The Call within Call

Agnes Bojaxhiu, the then Mother Teresa

Mother Teresa was born in 1910 into a Albanian family in the Republic of Macedonia. Teresa's mother had a special kind of love for women in distress. Teresa’s father was an active Albanian rights activist, who fought against injustice in the society. He died in 1919 when she was eight years old.

As a young girl, her imagination was stirred by stories of Yugoslav Jesuit priests who worked in distant Bengal. Teresa left home in 1928 at age 18 to join the Sisters of Loreto with the view of becoming a missionary in India. She never saw her mother or her sister again. She left her family for a most uncertain future in a land of whose language, customs and traditions she knew nothing. But young Teresa never recorded any doubts about this decision, even in her later years.

In her 20 years as a Loreto nun, first a teacher and later Principal, her life was regulated by the ringing of the school bell. The world she glimpsed from her classroom window was made up of slums and abject poverty: it seemed to be the real world, and she slowly sensed that her vocation belonged there.

She was increasingly disturbed by the poverty surrounding her in Calcutta. The Bengal famine of 1943 brought misery and death to the city, and the August 1946 Direct Action Day began a period of Muslim-Hindu violence.

The call within the call

On 10 September 1946, Teresa experienced what she later described as "the call within the call" when she travelled by train to the Loreto convent in Darjeeling from Calcutta for her annual retreat. "I was to leave the convent and help the poor while living among them. It was an order. To fail would have been to break the faith”. Though no one knew it at the time, Sister Teresa had just become Mother Teresa.

She began missionary work with the poor in 1948, replacing her traditional Loreto habit with a simple, white cotton sari with a blue border. She was alone. She had no helper, no companion and carried no money to speak of. She stepped into a city in which she had taught long years but of which she knew nothing. She taught herself to beg.

Teresa adopted Indian citizenship, spent several months in Patna to receive basic medical training at Holy Family Hospital and ventured into the slums. She set up her first school in the very slum she saw each morning outside her classroom.
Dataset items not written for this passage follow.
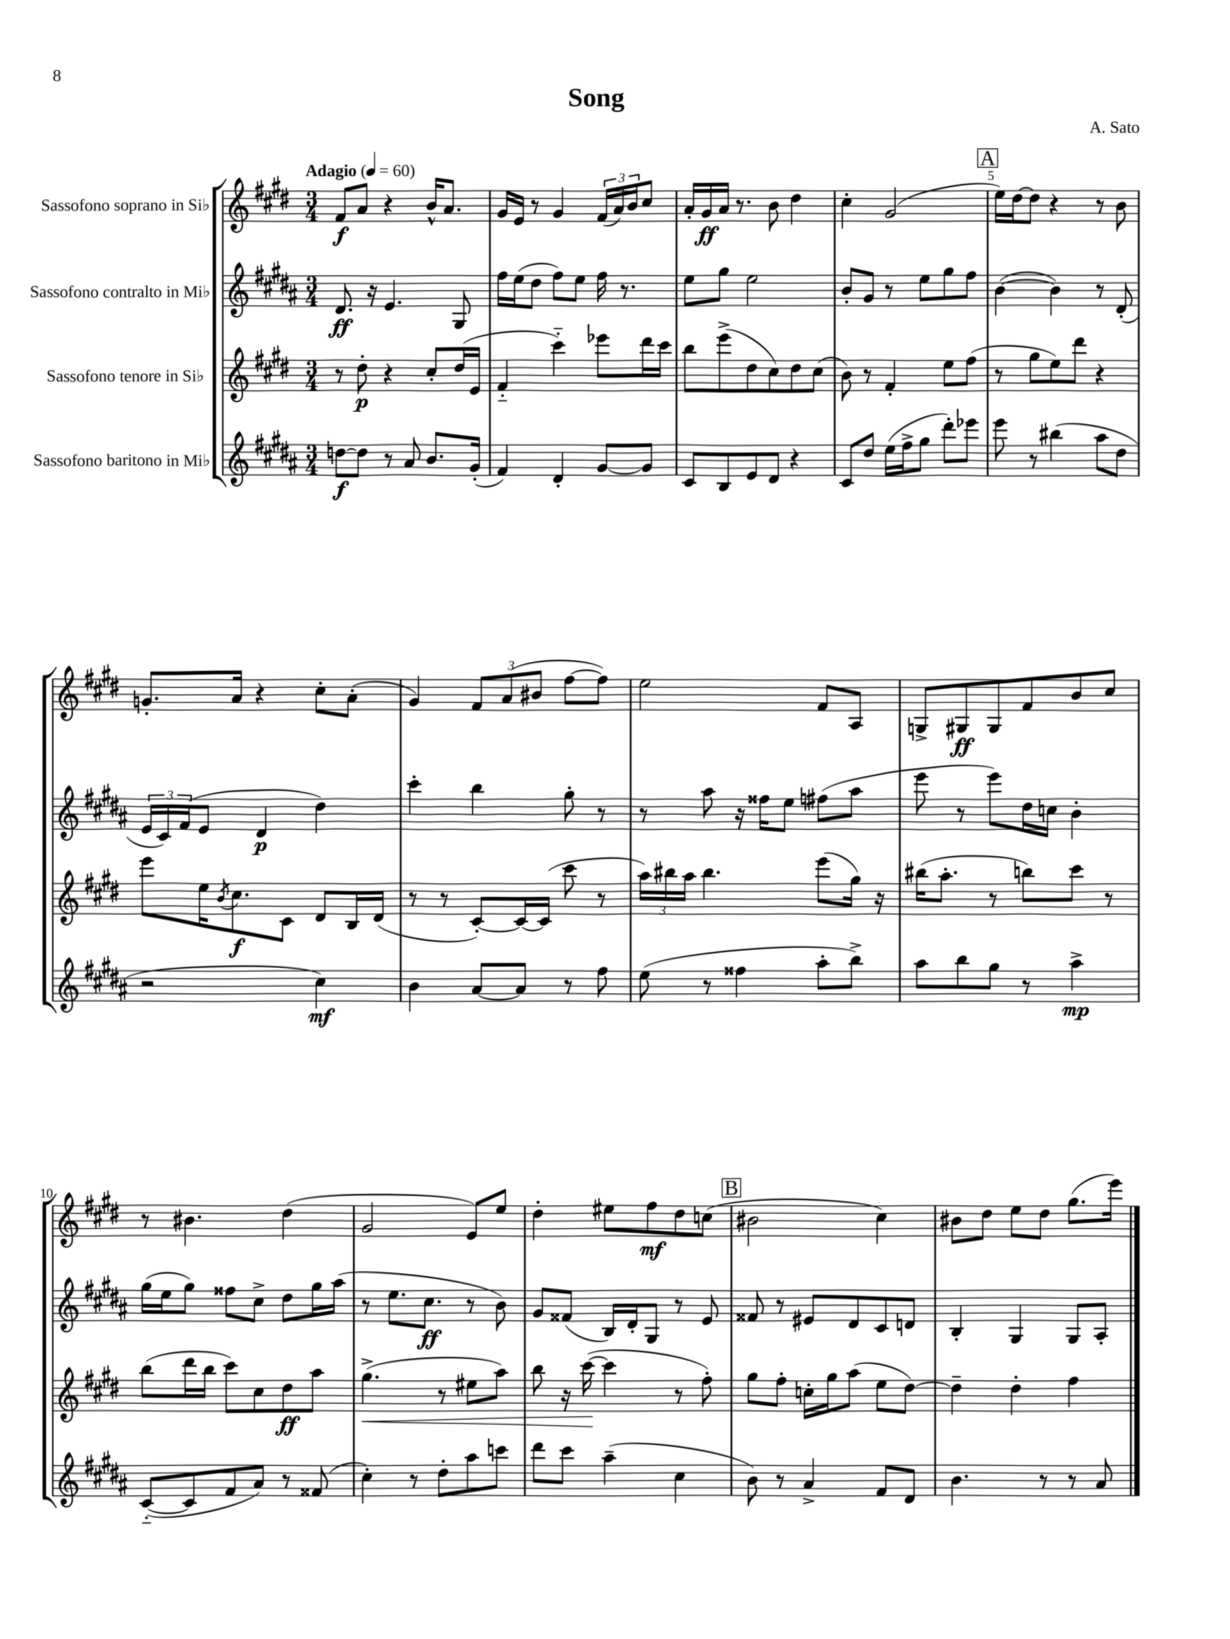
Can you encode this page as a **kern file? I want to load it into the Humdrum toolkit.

**kern	**kern	**kern	**kern
*staff4	*staff3	*staff2	*staff1
*clefG2	*clefG2	*clefG2	*clefG2
*k[f#c#g#d#a#]	*k[f#c#g#d#]	*k[f#c#g#d#a#]	*k[f#c#g#d#]
*M3/4	*M3/4	*M3/4	*M3/4
*MM60	*MM60	*MM60	*MM60
[8dd	8r	8.d#	8f#
8dd]	8dd#'	.	8a
.	.	16r	.
8r	4r	4.e	4r
8a#	.	.	.
8.b	8cc#'	.	16b^^
.	.	.	8.a
.	(16dd#	8G#	.
(16g#'	16e	.	.
=	=	=	=
4f#)	4f#'~	16ff#	16g#
.	.	(16ee	16e
.	.	8dd#	8r
4d#'	4ccc#'~)	8ff#)	4g#
.	.	8ee	.
[8g#	8eee-	16ff#	(24f#
.	.	.	24a)
.	.	8.r	.
.	.	.	24b
8g#]	16ddd#	.	8cc#
.	16ccc#	.	.
=	=	=	=
8c#	8bb	8ee	16a'
.	.	.	16g#
8B	(8eee^	8gg#	16a
.	.	.	8.r
8e	8dd#	2ee	.
8d#	8cc#)	.	8b
4r	8dd#	.	4dd#
.	(8cc#	.	.
=	=	=	=
8c#	8b)	8b'	4cc#'
8dd#	8r	8g#	.
(16ee	4f#'	8r	(2g#
16ff#^	.	.	.
8gg#	.	8ee	.
8ddd#')	8ee	8gg#	.
8eee-	(8ff#	8ff#	.
=	=	=	=
8eee	8r	([4b	16ee)
.	.	.	[16dd#
8r	8gg#	.	8dd#]
(4bb#	8ee)	4b])	4r
.	8ddd#	.	.
8aa#	4r	8r	8r
8dd#	.	(8d#'	8b
=	=	=	=
2r	8eee	24e	8.g'
.	.	24c#)	.
.	.	(24f#	.
.	16ee	8e	.
.	8qb	.	.
.	8.cc#	.	16a
.	.	4d#	4r
.	8c#	.	.
4cc#)	8d#	4dd#)	8cc#'
.	16B	.	(8a'
.	(16d#	.	.
=	=	=	=
4b	8r	4ccc#'	4g#)
.	8r	.	.
[8a#	[8c#')	4bb	12f#
.	.	.	(12a
8a#]	16c#_	.	.
.	.	.	12b#
.	(16c#]	.	.
8r	8ccc#	8gg#'	[8ff#
8ff#	8r	8r	8ff#])
=	=	=	=
(8ee	24aa)	8r	2ee
.	24bb#	.	.
.	24aa	.	.
8r	4.bb#	8aa#	.
4ff##	.	16r	.
.	.	16ff##	.
.	.	8ee	.
8aa#'	(8eee	(8ff#	8f#
8bb^)	16gg#)	8aa#	8A
.	16r	.	.
=	=	=	=
8aa#	(16bb#	8eee	8G^
.	8.aa'	.	.
8bb	.	8r	8G#
8gg#	8r	8eee)	8G#
8r	8bb)	16dd#	8f#
.	.	16cc	.
4aa#^	8ccc#	4b'	8b
.	8r	.	8cc#
=	=	=	=
([8c#'~	(8bb	(16gg#	8r
.	.	16ee	.
8c#]	16ddd#	8gg#)	4.b#
.	16bb	.	.
8f#	8ccc#)	8ff##	.
8a#)	8cc#	8cc#^	.
8r	8dd#	8dd#	(4dd#
(8f##	8aa	16gg#	.
.	.	(16aa#	.
=	=	=	=
4cc#')	(4.gg#^	8r	2g#
.	.	8.ee	.
8r	.	.	.
.	.	8.cc#	.
8dd#'	8r	.	.
8aa#	8ee#	8r	8e)
8ccc	8aa)	8b)	8ee
=	=	=	=
8ddd#	8bb	8g#	4dd#'
8ccc#	16r	(8f##	.
.	([16ccc#	.	.
(4aa#~	4ccc#]	16B)	8ee#
.	.	16d#'	.
.	.	8G#	8ff#
4cc#	8r	8r	8dd#
.	8ff#')	8e	(8cc
=	=	=	=
8b)	8gg#	8f##	2b#
8r	8ff#'	8r	.
4a#^	16cc'	8e#	.
.	16gg#	.	.
.	(8aa	8d#	.
8f#	8ee	8c#	4cc#)
8d#	[8dd#)	8d	.
=	=	=	=
4.b	4dd#~]	4B'	8b#
.	.	.	8dd#
.	4dd#'	4G#	8ee
8r	.	.	8dd#
8r	4ff#	8G#	(8.gg#
8a#	.	8A#'	.
.	.	.	16eee)
==	==	==	==
*-	*-	*-	*-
It had no classroom, no table, no chair, no blackboard. She picked up a stick and before a group of curious children who had never seen the inside of a school, she began to write the Bengali alphabet on the ground. Within a few days, some rickety furniture appeared; someone donated a blackboard and chalk. Lay teachers from the Convent soon volunteered to teach. Her little school in Motijhil became reality. A tiny dispensary followed, stocked with a few basic medicines. Her disarming charm and directness moved people to want to help her.